UN Watchdog: UNHRC’s attacks on Israel prove corrupt, entrenched political bias

According to NGO Monitor, “The UN Human Rights Council is singling out Israel through the misuse of int’l law and the employment of double standards…The attacks on Israel prove that the entrenched political bias of the council requires immediate action.”
• NGO Monitor plans to confront UNHRC in Geneva.

By Lital Shemesh

 

Jerusalem-based watchdog group NGO Monitor is accusing the U.N. Human Rights Council of deception and bias for its decision to compile a “blacklist” of companies from or with ties to Israel that operate beyond the Green Line, with the aim of declaring them illegal.

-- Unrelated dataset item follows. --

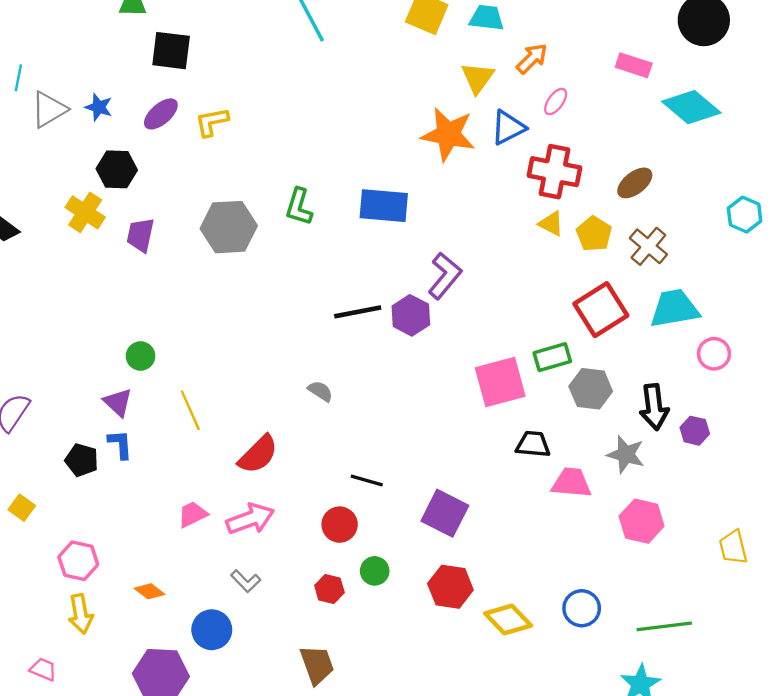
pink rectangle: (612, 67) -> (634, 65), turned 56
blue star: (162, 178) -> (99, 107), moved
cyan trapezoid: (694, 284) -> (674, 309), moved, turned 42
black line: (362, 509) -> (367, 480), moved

UN Human Rights Council – Photo courtesy: Wikipedia Commons

At the council’s headquarters in Geneva on Monday, members of the watchdog group were set to argue the move by the UNHRC unfairly singles out Israel, while ignoring other conflict zones around the world where international companies are free to do business.

The decision to blacklist the Israeli companies, an initiative prompted by the boycott, divestment and sanctions movement, reportedly aims to bar the presence of any Israeli company beyond the Green Line. If adopted, the list could outlaw even private security firms that protect Israelis in Judea and Samaria from terrorist organizations.

According to NGO Monitor, the blacklist began as a list of all the businesses that operate in Israel, which was then narrowed down to businesses that operate in Judea and Samaria and east Jerusalem. The list includes businesses such as banks and high-tech companies that do not have a physical presence in those areas, but that nevertheless provide services to residents in the disputed areas.

“The UN Human Rights Council is singling out Israel through the misuse of international law and the employment of double standards, similarly to anti-Israel groups such as Amnesty International,” said Prof. Gerald Steinberg, president of NGO Monitor. “The attacks on Israel prove that the entrenched political bias of the council requires immediate action. There are over a dozen situations in which international corporations and companies operate in what is defined as ‘occupied territories’ without any hindrance and with no blacklists.”

NGO Monitor’s legal adviser Anne Herzberg added that “the extensive business activity in occupied territory around the world, which goes unmentioned by the U.N. and NGOs, demonstrates the utter indifference to human rights that are not tied to the U.N.’s obsessive and politicized focus on Israel.”

“International law does not prohibit businesses from operating in occupied territories, yet U.N. bureaucracy is again mobilized to deliberately target Israel,” she said. “International rules either apply to everyone or to no one.”

NGO Monitor staff will confront the UNHRC in a series of events to be held at the council’s headquarters in Geneva on Monday and Tuesday. Eugene Kontorovich, who heads the international law department of the nonpartisan think tank Kohelet Policy Forum, is also set to attend.

Kontorovitch will present findings from a new study that reveals the extensive business activity of international corporations in disputed territories such as Northern Cyprus, Western Sahara and the Crimean peninsula at an event for reporters and diplomats Monday afternoon.